> _PROBLEM TO WORK ON_
Reproduce the entries word for word, starting with the first line and ending with the line that contains "list Involvement of", including both.
┏━━
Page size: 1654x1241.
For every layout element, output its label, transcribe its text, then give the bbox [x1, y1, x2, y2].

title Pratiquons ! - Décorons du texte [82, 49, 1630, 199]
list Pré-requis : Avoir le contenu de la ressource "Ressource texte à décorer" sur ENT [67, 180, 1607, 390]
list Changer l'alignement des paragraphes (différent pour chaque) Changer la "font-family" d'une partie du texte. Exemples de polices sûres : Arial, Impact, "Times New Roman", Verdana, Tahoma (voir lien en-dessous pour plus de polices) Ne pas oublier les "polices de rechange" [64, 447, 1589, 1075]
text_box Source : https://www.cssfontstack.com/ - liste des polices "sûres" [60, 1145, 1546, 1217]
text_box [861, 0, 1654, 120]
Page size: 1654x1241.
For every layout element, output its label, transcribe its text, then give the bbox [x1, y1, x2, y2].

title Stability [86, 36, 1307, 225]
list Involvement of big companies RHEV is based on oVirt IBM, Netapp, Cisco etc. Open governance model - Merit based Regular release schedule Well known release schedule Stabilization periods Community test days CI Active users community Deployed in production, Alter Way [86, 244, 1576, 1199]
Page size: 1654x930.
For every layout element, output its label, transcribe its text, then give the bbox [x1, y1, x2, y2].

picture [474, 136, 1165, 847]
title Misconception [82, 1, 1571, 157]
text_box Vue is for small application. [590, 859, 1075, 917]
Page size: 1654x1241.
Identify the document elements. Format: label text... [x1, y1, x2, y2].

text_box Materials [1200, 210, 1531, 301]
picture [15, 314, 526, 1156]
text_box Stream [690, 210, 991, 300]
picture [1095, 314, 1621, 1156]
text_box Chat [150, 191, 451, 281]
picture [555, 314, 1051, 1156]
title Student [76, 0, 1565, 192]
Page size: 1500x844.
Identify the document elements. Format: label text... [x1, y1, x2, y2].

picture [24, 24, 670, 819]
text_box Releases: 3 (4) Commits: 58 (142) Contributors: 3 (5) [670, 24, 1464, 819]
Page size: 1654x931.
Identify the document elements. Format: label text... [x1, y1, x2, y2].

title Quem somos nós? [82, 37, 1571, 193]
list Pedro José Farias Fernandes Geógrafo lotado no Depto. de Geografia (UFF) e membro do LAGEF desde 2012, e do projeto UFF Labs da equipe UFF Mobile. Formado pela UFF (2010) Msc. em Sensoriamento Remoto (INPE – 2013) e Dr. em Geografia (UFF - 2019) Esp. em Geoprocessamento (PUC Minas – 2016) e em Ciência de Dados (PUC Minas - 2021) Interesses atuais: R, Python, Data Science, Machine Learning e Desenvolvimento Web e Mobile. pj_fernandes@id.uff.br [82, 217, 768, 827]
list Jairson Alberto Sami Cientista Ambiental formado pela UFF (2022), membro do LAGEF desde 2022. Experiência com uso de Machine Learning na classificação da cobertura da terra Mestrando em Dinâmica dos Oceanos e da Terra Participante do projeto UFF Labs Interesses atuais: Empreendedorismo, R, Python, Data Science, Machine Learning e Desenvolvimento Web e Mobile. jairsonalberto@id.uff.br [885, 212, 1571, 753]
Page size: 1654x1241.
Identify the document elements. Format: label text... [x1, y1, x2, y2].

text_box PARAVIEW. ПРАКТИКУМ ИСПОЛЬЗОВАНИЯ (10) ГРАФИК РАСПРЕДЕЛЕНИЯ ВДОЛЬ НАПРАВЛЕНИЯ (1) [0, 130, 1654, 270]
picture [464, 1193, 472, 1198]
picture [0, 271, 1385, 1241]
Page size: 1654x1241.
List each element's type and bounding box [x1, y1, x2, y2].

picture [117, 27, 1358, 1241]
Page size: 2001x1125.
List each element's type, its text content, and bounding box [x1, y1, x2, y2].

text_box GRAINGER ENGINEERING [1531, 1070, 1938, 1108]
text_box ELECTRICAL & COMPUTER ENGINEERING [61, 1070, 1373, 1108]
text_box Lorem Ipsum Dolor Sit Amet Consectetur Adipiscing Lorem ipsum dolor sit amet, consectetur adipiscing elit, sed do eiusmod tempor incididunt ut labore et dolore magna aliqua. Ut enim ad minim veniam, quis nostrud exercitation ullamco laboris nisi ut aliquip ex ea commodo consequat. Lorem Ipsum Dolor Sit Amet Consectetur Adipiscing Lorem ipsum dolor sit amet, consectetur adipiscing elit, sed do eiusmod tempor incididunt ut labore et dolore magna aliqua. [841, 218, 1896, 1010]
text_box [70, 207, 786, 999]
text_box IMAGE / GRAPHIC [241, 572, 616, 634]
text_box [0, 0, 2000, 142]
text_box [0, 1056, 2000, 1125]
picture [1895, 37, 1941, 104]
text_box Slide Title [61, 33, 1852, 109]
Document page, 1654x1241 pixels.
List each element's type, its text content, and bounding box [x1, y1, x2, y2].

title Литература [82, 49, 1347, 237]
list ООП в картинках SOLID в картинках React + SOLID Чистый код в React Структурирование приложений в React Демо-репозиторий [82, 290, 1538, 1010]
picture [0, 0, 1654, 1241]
┗━━
> _OUTPUT OF THE EXERCISE_
Page size: 1654x1241.
For every layout element, output its label, transcribe its text, then give the bbox [x1, y1, x2, y2].

title Pratiquons ! - Décorons du texte [82, 49, 1630, 199]
list Pré-requis : Avoir le contenu de la ressource "Ressource texte à décorer" sur ENT [67, 180, 1607, 390]
list Changer l'alignement des paragraphes (différent pour chaque) Changer la "font-family" d'une partie du texte. Exemples de polices sûres : Arial, Impact, "Times New Roman", Verdana, Tahoma (voir lien en-dessous pour plus de polices) Ne pas oublier les "polices de rechange" [64, 447, 1589, 1075]
text_box Source : https://www.cssfontstack.com/ - liste des polices "sûres" [60, 1145, 1546, 1217]
text_box [861, 0, 1654, 120]
Page size: 1654x1241.
For every layout element, output its label, transcribe its text, then give the bbox [x1, y1, x2, y2].

title Stability [86, 36, 1307, 225]
list Involvement of big companies RHEV is based on oVirt IBM, Netapp, Cisco etc. Open governance model - Merit based Regular release schedule Well known release schedule Stabilization periods Community test days CI Active users community Deployed in production, Alter Way [86, 244, 1576, 1199]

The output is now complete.